Guest blogger Rick Waters, who had a hand in the inception of the WoodExpo, submitted this blog recently. You can meet with Rick at this year’s WoodExpo in a few weeks.I get to work pretty early. I’m usually strolling into the place at about 6:35am. So, when I was walking around doing my normal routine this morning, I passed by some anonymous guy’s cubicle and something caught my eye. Sitting on the top of this guy’s desk were 3 pairs of glasses.
Having worn corrective lenses myself since the fourth grade, and having worked for an optometrist while in high school, I know a little bit about glasses.
First, if there are three pairs on the desk, that means his eyes are messed up – this guy needs to be wearing glasses. So, he is probably wearing a pair right now, or when he wakes up he will be. That makes four pairs of glasses.
Second thing, two of the pairs of glasses on the desk were reading glasses. So this guy probably normally carries around, or has stashed somewhere, a backup pair of reading glasses. I’m assuming that he has at least one more pair of reading glasses at home or somewhere else that I can’t see. That makes five pairs of glasses.
Like I said, I’ve been wearing glasses and contacts since I was pretty young. But I’ve never, ever owned more than two pairs of glasses at any time. And the two pair that I own now are my old prescription, from 3 years ago, and my current prescription. So really, only one good pair.
Rick! What the heck does THIS have to do with woodworking?!
Think about it. This guy in my office collects pairs of glasses. They aren’t glamorous, but he has many of them. I’m assuming they are redundant. He has more pairs than he actually needs, or will ever need.Are there tools in your workshop that are multiples and can be considered redundant? I know that there are a few tools in my garage that I never use because I have better duplicates. So… these tools are redundant and are doing no one any good.
A couple of names start to come to mind. Pete Bretzke and Neil Lamens. Pete and Neil have donated tools to me, in the past, to get me started on a more educated and experienced journey in woodworking. They had tools they weren’t using and sent them to me. Neil is planning on repeating this soon, and I’m very grateful to him for his continued generosity.
What could this guy in the office do with all of his pairs of glasses? Well, I know that the Lions Club charitable organization in my community accepts used eyeglass donations year-round. I believe they fix them up, when needed, and donate them to visually challenged youths whose parents can’t afford glasses.
What can you do with your duplicate tools that you do not use? Well, that’s not such an easy question to answer. Although, in a way, I guess it is. My short answer is to donate them to beginning woodworkers. The problem with that is finding the honest-to-goodness beginning woodworkers out there who need tools, and are not just looking to expand their tool collection.

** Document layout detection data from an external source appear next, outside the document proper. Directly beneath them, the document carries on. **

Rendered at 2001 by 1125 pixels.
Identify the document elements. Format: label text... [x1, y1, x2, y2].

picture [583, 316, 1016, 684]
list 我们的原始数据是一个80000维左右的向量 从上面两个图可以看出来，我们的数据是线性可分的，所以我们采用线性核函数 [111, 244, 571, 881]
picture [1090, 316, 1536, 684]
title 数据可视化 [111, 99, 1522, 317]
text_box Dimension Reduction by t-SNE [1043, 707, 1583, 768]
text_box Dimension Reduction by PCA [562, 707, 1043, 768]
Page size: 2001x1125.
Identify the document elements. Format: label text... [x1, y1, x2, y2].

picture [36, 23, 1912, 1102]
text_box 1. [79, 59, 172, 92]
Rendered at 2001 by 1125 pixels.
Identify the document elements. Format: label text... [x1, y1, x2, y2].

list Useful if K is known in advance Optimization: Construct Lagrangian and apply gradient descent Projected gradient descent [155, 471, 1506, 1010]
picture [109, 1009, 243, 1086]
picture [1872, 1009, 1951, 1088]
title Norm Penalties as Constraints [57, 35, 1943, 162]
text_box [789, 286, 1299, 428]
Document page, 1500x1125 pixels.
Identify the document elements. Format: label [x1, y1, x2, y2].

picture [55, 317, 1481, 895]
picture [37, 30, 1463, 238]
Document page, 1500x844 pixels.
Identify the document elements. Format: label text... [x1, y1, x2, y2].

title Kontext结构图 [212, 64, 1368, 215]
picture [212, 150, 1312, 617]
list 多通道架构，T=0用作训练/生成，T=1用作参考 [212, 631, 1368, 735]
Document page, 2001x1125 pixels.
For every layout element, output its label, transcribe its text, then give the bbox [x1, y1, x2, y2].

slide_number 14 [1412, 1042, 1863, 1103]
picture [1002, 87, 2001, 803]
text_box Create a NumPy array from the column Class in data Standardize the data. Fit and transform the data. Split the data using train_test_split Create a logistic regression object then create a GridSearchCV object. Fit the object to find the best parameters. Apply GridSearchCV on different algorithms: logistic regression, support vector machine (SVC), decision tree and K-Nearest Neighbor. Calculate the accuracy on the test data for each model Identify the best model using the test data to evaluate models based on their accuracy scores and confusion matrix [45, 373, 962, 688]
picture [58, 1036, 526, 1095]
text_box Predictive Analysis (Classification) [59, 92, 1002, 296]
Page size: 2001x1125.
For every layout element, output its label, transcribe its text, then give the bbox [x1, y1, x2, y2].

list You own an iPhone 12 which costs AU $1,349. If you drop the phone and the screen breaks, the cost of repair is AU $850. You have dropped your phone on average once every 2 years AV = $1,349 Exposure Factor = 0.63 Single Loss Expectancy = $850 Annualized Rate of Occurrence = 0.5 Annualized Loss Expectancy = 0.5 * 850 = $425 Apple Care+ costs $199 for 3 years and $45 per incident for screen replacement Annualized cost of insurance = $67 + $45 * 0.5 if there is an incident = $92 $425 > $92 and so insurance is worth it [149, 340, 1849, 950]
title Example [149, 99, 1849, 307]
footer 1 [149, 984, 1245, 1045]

My grand hope is that those who participate in the tool transfers will forge long-lasting woodworking relationships that possibly turn into mentor-like relationships. That way, the mentor would know exactly which tools the prodigy would have at their disposal, and they could describe how to use each tool for a particular technique.
So if you have some duplicate tools taking up space in your shop, consider donating them to a beginner woodworker. Passing on the tools is a great first step in passing on the knowledge and keeping the craft growing.